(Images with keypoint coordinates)
·····

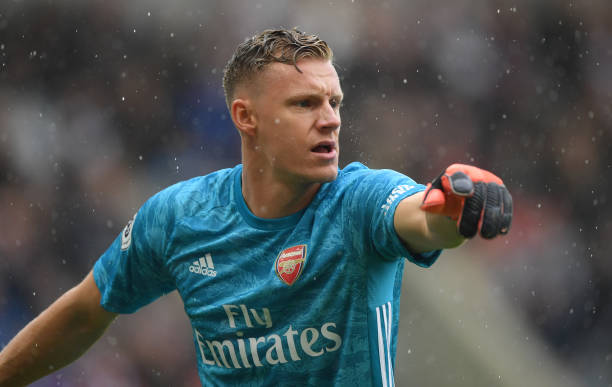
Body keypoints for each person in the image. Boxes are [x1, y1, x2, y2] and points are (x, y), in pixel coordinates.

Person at [0, 28, 512, 386]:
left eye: (334, 102)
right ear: (246, 118)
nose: (331, 119)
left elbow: (424, 218)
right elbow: (86, 312)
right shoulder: (179, 217)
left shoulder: (359, 201)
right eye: (305, 104)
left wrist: (457, 205)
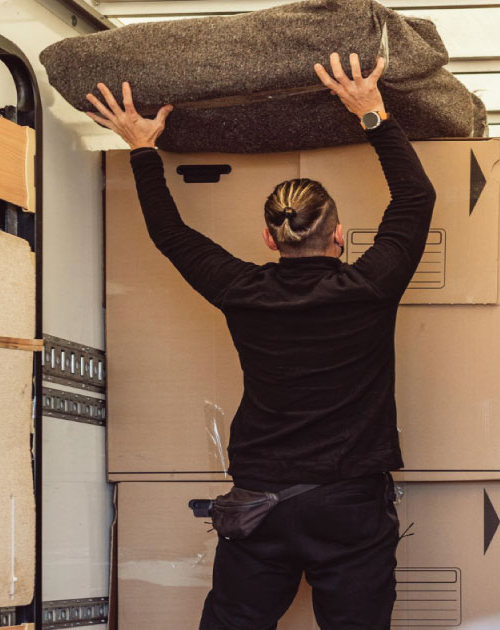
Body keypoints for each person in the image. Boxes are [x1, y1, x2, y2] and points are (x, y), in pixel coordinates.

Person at [86, 52, 436, 630]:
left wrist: (143, 148)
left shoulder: (242, 290)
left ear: (270, 239)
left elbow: (170, 234)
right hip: (349, 503)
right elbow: (415, 199)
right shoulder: (371, 285)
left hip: (261, 502)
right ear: (340, 236)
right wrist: (372, 113)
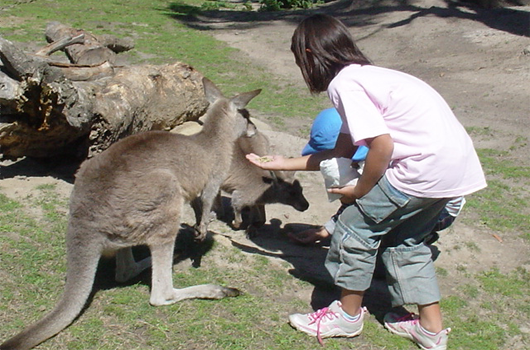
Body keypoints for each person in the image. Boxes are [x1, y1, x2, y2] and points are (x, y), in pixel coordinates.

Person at [246, 14, 486, 350]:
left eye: (300, 59)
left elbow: (382, 145)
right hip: (454, 172)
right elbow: (341, 152)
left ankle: (346, 316)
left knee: (354, 230)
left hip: (421, 169)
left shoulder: (344, 85)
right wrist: (282, 162)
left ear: (311, 55)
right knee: (408, 243)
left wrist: (359, 191)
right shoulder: (371, 78)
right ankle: (431, 331)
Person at [290, 107, 465, 246]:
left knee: (385, 245)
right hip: (416, 201)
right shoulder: (374, 153)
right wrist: (326, 230)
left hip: (440, 211)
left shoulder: (385, 163)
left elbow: (367, 203)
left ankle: (416, 237)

·····

Print every entry exactly as written, without the pictures.

Body keypoints for each person in the image. Boxes are [x1, y1, x2, y2] and points are (x, y), in pixel coordinates.

Person at [0, 28, 512, 386]:
left eye: (334, 102)
right ear: (246, 118)
nose: (331, 119)
left elbow: (424, 218)
right elbow: (86, 312)
right shoulder: (179, 217)
left shoulder: (359, 201)
right eye: (305, 104)
left wrist: (457, 205)
Body keypoints for each person in the image. Boxes are [x1, y1, x2, y2] and points are (x, y), in pixel coordinates.

Person at [86, 52, 436, 630]:
left wrist: (143, 148)
left shoulder: (242, 290)
left ear: (270, 239)
left elbow: (170, 234)
right hip: (349, 503)
right elbow: (415, 199)
right shoulder: (371, 285)
left hip: (261, 502)
right ear: (340, 236)
right wrist: (372, 113)
Body keypoints for each person in the image. Boxes are [x1, y1, x2, y2] and points are (x, y), in pixel coordinates.

Person at [246, 14, 486, 350]:
left eye: (300, 59)
left elbow: (382, 145)
right hip: (454, 172)
right elbow: (341, 152)
left ankle: (346, 316)
left knee: (354, 230)
left hip: (421, 169)
left shoulder: (344, 85)
right wrist: (282, 162)
left ear: (311, 55)
right knee: (408, 243)
left wrist: (359, 191)
right shoulder: (371, 78)
right ankle: (431, 331)
Person at [290, 107, 465, 246]:
left knee: (385, 245)
right hip: (416, 201)
right shoulder: (374, 153)
right wrist: (326, 230)
left hip: (440, 211)
left shoulder: (385, 163)
left elbow: (367, 203)
left ankle: (416, 237)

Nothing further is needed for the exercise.